[TASK DIRECTIONS] All that is needed is each line of the entries holding the word "different", copied as it stands.
+++ DATA TO PROCESS +++
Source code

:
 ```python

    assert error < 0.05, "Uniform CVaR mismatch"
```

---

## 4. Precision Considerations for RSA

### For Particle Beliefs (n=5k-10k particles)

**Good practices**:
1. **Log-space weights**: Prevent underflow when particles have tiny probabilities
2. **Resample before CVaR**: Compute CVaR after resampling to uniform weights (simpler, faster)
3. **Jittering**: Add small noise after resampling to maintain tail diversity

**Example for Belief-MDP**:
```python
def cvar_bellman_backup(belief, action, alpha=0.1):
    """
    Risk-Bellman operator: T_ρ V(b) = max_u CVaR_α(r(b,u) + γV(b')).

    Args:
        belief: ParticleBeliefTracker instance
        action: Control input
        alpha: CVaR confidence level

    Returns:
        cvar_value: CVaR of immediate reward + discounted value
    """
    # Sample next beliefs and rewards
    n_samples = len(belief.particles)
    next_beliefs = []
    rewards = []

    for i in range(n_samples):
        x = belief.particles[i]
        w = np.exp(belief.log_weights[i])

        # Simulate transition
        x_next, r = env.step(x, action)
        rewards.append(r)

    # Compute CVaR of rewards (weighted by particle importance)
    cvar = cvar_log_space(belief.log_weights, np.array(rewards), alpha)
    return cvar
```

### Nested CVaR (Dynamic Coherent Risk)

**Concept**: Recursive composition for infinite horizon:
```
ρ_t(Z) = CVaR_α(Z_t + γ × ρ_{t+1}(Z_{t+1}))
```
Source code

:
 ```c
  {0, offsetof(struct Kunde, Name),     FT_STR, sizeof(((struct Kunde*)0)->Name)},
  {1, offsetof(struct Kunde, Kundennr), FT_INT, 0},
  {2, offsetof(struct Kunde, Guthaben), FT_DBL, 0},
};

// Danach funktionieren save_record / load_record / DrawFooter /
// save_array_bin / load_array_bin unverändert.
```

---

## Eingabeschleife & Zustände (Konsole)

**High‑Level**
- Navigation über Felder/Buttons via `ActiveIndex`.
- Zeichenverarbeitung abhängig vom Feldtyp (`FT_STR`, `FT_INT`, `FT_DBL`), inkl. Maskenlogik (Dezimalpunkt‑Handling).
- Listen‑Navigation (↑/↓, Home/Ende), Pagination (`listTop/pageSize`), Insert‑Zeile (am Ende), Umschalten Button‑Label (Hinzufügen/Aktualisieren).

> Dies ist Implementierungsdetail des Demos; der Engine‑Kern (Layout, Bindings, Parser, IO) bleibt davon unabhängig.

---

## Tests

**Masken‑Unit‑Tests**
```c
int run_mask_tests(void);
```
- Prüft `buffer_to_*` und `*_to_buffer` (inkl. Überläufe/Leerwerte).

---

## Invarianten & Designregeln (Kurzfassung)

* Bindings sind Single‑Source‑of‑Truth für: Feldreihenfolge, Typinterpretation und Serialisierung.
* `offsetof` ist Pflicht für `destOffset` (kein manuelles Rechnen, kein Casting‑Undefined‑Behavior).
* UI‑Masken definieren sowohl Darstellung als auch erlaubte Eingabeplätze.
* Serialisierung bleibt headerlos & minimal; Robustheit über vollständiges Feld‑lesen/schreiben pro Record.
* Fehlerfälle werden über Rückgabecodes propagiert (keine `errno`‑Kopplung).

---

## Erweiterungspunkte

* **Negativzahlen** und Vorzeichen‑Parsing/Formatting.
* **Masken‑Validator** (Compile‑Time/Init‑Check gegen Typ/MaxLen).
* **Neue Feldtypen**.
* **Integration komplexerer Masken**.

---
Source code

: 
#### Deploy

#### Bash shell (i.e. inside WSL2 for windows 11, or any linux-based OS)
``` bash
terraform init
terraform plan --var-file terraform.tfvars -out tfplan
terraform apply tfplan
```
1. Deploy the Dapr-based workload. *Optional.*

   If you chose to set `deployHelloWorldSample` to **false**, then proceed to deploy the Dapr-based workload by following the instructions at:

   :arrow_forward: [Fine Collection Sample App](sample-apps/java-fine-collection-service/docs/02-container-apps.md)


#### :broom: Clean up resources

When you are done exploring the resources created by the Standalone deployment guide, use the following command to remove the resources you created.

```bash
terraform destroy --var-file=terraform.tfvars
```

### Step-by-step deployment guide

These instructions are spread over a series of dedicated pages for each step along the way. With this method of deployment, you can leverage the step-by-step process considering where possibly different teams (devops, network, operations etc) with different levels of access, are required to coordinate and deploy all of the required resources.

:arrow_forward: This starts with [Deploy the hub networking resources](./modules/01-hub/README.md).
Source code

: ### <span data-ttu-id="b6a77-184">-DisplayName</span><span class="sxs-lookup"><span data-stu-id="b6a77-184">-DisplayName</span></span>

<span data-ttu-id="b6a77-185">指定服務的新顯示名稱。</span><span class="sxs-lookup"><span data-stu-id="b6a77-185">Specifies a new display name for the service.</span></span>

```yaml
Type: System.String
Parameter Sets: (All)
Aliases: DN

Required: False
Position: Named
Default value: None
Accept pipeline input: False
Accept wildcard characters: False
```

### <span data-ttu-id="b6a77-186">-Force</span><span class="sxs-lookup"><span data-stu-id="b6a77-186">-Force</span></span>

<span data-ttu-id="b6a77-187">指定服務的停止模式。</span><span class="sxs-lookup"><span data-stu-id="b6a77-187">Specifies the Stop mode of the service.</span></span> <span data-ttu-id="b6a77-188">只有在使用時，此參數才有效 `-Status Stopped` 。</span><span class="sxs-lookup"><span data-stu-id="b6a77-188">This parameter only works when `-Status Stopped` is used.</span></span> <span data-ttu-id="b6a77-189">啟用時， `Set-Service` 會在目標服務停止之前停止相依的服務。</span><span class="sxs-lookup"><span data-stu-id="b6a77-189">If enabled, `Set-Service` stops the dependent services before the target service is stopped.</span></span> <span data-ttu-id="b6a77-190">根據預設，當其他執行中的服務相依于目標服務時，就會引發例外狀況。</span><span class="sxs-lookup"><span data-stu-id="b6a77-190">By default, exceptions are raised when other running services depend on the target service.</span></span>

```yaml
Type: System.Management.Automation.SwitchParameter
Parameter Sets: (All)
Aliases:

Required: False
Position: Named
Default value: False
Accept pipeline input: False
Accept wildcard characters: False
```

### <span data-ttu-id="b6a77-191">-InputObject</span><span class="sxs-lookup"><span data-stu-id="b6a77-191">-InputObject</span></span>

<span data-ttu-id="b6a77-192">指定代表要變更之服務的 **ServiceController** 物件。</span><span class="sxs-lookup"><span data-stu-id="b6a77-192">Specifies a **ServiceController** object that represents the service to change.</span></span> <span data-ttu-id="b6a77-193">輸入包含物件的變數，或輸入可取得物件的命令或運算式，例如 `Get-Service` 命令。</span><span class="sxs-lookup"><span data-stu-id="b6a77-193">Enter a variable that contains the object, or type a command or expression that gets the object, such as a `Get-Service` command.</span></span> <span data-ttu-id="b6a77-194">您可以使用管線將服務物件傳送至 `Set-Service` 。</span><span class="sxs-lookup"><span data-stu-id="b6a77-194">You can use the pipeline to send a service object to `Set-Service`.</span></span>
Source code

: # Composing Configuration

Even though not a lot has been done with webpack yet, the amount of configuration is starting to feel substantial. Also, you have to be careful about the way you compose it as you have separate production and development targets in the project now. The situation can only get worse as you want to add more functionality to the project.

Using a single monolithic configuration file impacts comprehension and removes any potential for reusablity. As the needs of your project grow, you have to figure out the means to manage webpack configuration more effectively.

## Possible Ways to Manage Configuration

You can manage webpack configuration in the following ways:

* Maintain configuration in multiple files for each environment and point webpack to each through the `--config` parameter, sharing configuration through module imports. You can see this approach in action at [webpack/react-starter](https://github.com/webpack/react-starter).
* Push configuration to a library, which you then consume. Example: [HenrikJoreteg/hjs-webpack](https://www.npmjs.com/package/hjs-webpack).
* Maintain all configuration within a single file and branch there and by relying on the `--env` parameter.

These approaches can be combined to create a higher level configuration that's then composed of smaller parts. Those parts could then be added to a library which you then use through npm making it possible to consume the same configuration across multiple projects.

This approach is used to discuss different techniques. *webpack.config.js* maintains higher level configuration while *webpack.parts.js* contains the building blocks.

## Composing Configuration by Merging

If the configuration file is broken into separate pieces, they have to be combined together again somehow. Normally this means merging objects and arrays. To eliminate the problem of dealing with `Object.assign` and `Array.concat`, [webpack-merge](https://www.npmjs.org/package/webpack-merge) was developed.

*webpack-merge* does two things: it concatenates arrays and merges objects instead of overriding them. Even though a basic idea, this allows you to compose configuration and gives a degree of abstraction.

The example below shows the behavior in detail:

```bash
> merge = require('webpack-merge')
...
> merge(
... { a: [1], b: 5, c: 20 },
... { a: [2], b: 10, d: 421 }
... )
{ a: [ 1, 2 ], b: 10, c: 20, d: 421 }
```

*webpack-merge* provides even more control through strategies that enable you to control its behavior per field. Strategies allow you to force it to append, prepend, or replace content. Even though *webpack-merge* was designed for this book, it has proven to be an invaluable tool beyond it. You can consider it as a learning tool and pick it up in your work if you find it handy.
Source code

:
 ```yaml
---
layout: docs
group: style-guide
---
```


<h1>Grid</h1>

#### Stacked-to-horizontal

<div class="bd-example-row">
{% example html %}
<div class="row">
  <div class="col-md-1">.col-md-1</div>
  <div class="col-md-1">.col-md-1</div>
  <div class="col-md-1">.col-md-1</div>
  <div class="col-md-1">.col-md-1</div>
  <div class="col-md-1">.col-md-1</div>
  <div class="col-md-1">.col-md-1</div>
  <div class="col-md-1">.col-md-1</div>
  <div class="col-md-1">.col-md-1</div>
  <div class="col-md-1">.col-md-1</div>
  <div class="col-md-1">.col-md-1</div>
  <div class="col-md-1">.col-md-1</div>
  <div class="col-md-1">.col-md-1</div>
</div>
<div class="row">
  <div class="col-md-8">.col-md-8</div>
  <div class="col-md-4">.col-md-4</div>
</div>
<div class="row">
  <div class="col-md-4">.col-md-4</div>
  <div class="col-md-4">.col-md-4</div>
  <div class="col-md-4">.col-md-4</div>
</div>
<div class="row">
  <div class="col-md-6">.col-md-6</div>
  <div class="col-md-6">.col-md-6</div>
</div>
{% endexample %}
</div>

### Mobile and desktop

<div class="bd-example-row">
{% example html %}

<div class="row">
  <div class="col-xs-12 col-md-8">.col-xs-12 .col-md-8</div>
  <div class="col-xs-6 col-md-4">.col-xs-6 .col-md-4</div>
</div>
+++
[YOUR SOLUTION]
These instructions are spread over a series of dedicated pages for each step along the way. With this method of deployment, you can leverage the step-by-step process considering where possibly different teams (devops, network, operations etc) with different levels of access, are required to coordinate and deploy all of the required resources.
This approach is used to discuss different techniques. *webpack.config.js* maintains higher level configuration while *webpack.parts.js* contains the building blocks.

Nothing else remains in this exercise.